As if she was waiting . . . waiting for something.
“I have spoken to Lala’s father, but given the circumstances of my birth, he declined to consider the matter unless I received Lady Rainsford’s approval. I never asked Lala for her hand.” The words grated from his throat, and India believed him. Whose fault was it that Lala was dreaming about marriage to Thorn? Probably every other woman in London was dreaming about Thorn.
The thought drifted away, because Thorn lifted her with one arm—her weight seemingly nothing—and unbuttoned his breeches with the other, pulling himself free.
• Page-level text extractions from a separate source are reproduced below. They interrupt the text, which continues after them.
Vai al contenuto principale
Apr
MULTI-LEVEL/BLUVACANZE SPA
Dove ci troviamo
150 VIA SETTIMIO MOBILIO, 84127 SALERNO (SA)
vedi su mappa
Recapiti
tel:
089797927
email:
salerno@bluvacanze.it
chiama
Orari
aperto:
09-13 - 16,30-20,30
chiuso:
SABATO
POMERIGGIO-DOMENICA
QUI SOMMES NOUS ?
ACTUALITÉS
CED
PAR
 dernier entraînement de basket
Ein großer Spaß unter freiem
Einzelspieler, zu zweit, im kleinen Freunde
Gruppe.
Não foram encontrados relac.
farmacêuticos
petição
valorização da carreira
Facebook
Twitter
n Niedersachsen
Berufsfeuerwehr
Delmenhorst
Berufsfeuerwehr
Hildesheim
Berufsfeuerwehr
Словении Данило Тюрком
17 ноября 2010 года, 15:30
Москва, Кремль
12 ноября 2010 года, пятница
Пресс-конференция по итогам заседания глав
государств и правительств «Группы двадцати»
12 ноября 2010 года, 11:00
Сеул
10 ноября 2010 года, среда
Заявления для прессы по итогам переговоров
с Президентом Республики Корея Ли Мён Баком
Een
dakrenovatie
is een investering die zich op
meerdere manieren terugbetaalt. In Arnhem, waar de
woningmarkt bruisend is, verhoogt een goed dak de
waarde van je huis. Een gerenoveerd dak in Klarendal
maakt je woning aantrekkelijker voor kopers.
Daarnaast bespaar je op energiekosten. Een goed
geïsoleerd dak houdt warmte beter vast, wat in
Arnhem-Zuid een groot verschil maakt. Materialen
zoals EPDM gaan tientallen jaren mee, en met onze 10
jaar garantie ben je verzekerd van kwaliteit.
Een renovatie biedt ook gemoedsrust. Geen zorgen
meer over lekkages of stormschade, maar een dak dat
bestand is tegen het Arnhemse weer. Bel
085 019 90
She gasped when their bodies came together again, her thighs instinctively tightening around his hips.
“I did not spend the afternoon with Lala,” he growled at her, his voice jolting, as if he were in a runaway carriage. “I was at the rubber factory, trying to make that damn machine work.”
“Oh,” India breathed as he nudged her softest, most private spot.
“May I?” he growled, his eyes holding hers. Her arms tightened around his neck. She could no more say no to him than she could tell the sun not to rise. She wiggled against him at the very same moment he drove into her.